Like every woman I knew, I'd heard about the doctor who discovered she had breast cancer while working at the South Pole in 1999. I remembered a small, horrifying news item explaining that Dr. Jerri Nielsen was trapped at a polar station during the long, dark austral winter. Then I read about how she had performed a needle biopsy on her own breast and administered her own chemotherapy. A superwoman, I thought—an ice queen.

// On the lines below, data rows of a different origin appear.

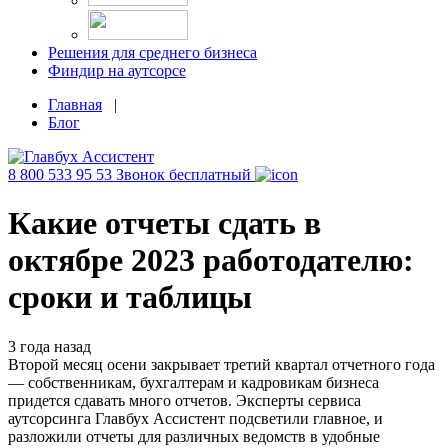
Решения для среднего бизнеса
Финдир на аутсорсе
Главная
|
Блог
8 800 533 95 53
Звонок бесплатный
Какие отчеты сдать в
октябре 2023 работодателю:
сроки и таблицы
3 года назад
Второй месяц осени закрывает третий квартал отчетного года
— собственникам, бухгалтерам и кадровикам бизнеса
придется сдавать много отчетов. Эксперты сервиса
аутсорсинга Главбух Ассистент подсветили главное, и
разложили отчеты для различных ведомств в удобные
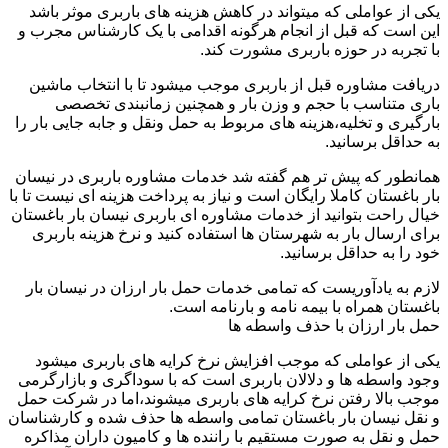
یکی از عواملی که میتواند در کاهش هزینه های باربری موثر باشد
این است که قبل از انجام هرگونه اقدامی با یک کارشناس مجرب و
با تجربه در حوزه باربری مشورت کند.
دریافت مشاوره قبل از باربری موجب میشود تا با انتخاب ماشین
باری متناسب با حجم و وزن بار و همچنین زمانبندی تخصصی
بارگیری و تخلیه،هزینه های مربوط به حمل ونقل و جابه جایی بار را
به حداقل برسانید.
همانطور که پیش تر هم گفته شد خدمات مشاوره باربری در نیسان
بار باغستان کاملا رایگان است و نیاز به پرداخت هزینه ای نیست تا با
خیال راحت بتوانید از خدمات مشاوره ای باربری نیسان بار باغستان
برای ارسال بار به شهرستان ها استفاده کنید و نرخ هزینه باربری
خود را به حداقل برسانید.
لازم به یادآوریست که تمامی خدمات حمل بار ارزان در نیسان بار
باغستان همراه با بیمه نامه و بارنامه است.
حمل بار ارزان با حذف واسطه ها
یکی از عواملی که موجب افزایش نرخ کرایه های باربری میشود
وجود واسطه ها و دلالان باربری است که با سوداگری و بازارگرمی
موجب بالا رفتن نرخ کرایه های باربری میشوند،اما در شرکت حمل
و نقل نیسان بار باغستان تمامی واسطه ها حذف شده و کارشناسان
حمل و نقل به صورت مستقیم با راننده ها و کامیون داران مذاکره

Almost exactly a year after her dramatic rescue by airlift, I am on my way to meet Nielsen. By now I've learned more about her: that she underwent surgery immediately after returning to the States; that she has written a memoir (with Maryanne Vollers), Ice Bound: A Doctor's Incredible Battle for Survival at the South Pole. But who is she really?

"I always wanted to live on the frontier," she explains now. "I always wondered what it would be like to cross the prairie on a wagon train and to have no idea what was over the hill."

When she began to feel trapped in her life, she happened on an ad for a job as a doctor at the South Pole. This was exactly what she had been looking for.

To Nielsen, the South Pole sounded like heaven on earth: She would be the only doctor on a base at the end of the supply line—"Eight hundred miles from the next base, and that's nowhere." She would have no nurses, no orderlies, no support staff. She would have to do everything, from delicate brain surgery (if that was what was required) to scrubbing the operating room floor. In a pinch, she would function as a dentist, largely on the strength of a five-day crash course in dentistry.

In March 1999 the last plane had departed—no more supplies or emergency evacuations until October at the very earliest. Nielsen had been looking forward to this: the outlandishly long period of cold and darkness that would give her the chance to test her spirit. But she could not imagine how awful that test would be. A few weeks later, she was in her room reading when she felt the mass, at a point just above her right breast. She palpated it, then tried to make a medical judgment: cancer, or just another benign cyst, the kind she had had before?

The mass in her breast had grown. And she now had a painful swelling under her right arm. As a doctor, she judged it was likely to be cancer. She also realized that she would have to tell the station manager, who suggested that she e-mail Gerald Katz, the doctor in charge of Antarctic medical stations. Nielsen laid it on the line for him: "What I am asking is tough. You know the Ice. Should I sit on this for five more months, or should I perform an operation on myself and remove it?"